Many who are eligible for compassionate release on grounds of terminal illness and who have applications pending die in prison before their cases are processed due to case backlogs and narrow interpretation of the law. The issue of where and how to best deliver end-of-life care has been compounded by the sheer number of prisoners now incarcerated in the United States, as well as by the aging of the prison population.

Federal laws governing compassionate release include , which came into effect on 1 November 1987 and governs those whose offences occurred since it was enacted, and , the previous version, which still controls the release of inmates who were convicted of offences that occurred on or before that date. States that offer compassionate release each have their laws governing eligibility, and it may differ from the federal versions both in the requirements for eligibility and in the type of release that can be granted, for example, medical parole rather than resentencing.

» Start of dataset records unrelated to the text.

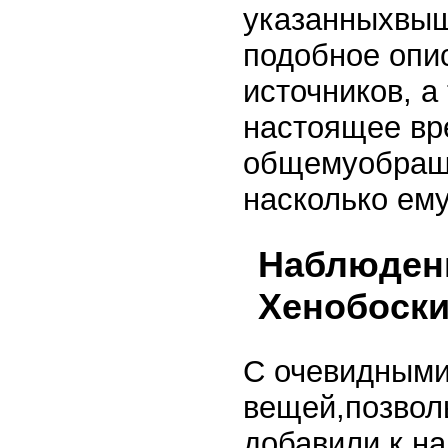
указанныхвыше
подобное опи
источников, а
настоящее вр
общемуобраще
насколько ему
Наблюдени
Хенобоск
С очевидными
вещей,позволь
добавили к н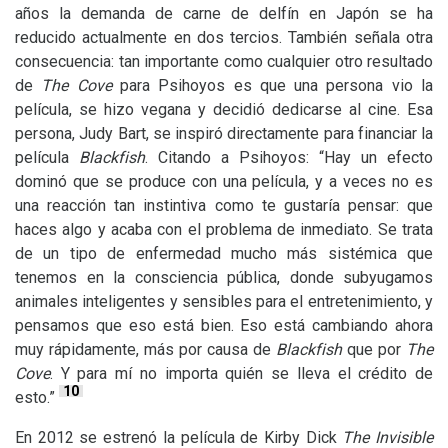
años la demanda de carne de delfín en Japón se ha
reducido actualmente en dos tercios. También señala otra
consecuencia: tan importante como cualquier otro resultado
de
The Cove
para Psihoyos es que una persona vio la
película, se hizo vegana y decidió dedicarse al cine. Esa
persona, Judy Bart, se inspiró directamente para financiar la
película
Blackfish
. Citando a Psihoyos: “Hay un efecto
dominó que se produce con una película, y a veces no es
una reacción tan instintiva como te gustaría pensar: que
haces algo y acaba con el problema de inmediato. Se trata
de un tipo de enfermedad mucho más sistémica que
tenemos en la consciencia pública, donde subyugamos
animales inteligentes y sensibles para el entretenimiento, y
pensamos que eso está bien. Eso está cambiando ahora
muy rápidamente, más por causa de
Blackfish
que por
The
Cove
. Y para mí no importa quién se lleva el crédito de
10
esto.”
En 2012 se estrenó la película de Kirby Dick
The Invisible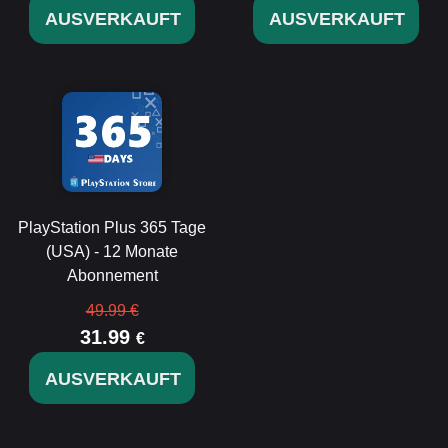
AUSVERKAUFT
AUSVERKAUFT
PlayStation Plus 365 Tage
(USA) - 12 Monate
Abonnement
49.99 €
31.99
€
AUSVERKAUFT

To seek compassionate release, federal inmates must file a petition with the warden. Compassionate release is only granted "when there are particularly extraordinary or compelling circumstances which could not reasonably have been foreseen by the court at the time of sentencing".

====Variation among states====
Different states have various policies on the compassionate release system, varying on details such as the life expectancy required to warrant compassionate release.

====U.S. cases====

In 2013, Herman Wallace was released from Angola Prison to spend the rest of his remaining life in a personal care home. A few days later, he died.

Lynne Stewart, a criminal defence attorney was convicted of passing messages from imprisoned terrorist Omar Abdel-Rahman (the "Blind Sheikh") to his followers in al-Jama'a al-Islamiyya. Judge John Koeltl sentenced Stewart to ten years in prison, but on December 31, 2013, Koeltl ordered Stewart released from federal prison due to her terminal breast cancer. Koeltl cited the incurable nature of Stewart's disease and the "relatively limited risk" of recidivism and danger to the community upon release. At 74 years old, she was released from the Federal Medical Center Carswell in Texas where she had served over four years of her sentence. Stewart died in March 2017.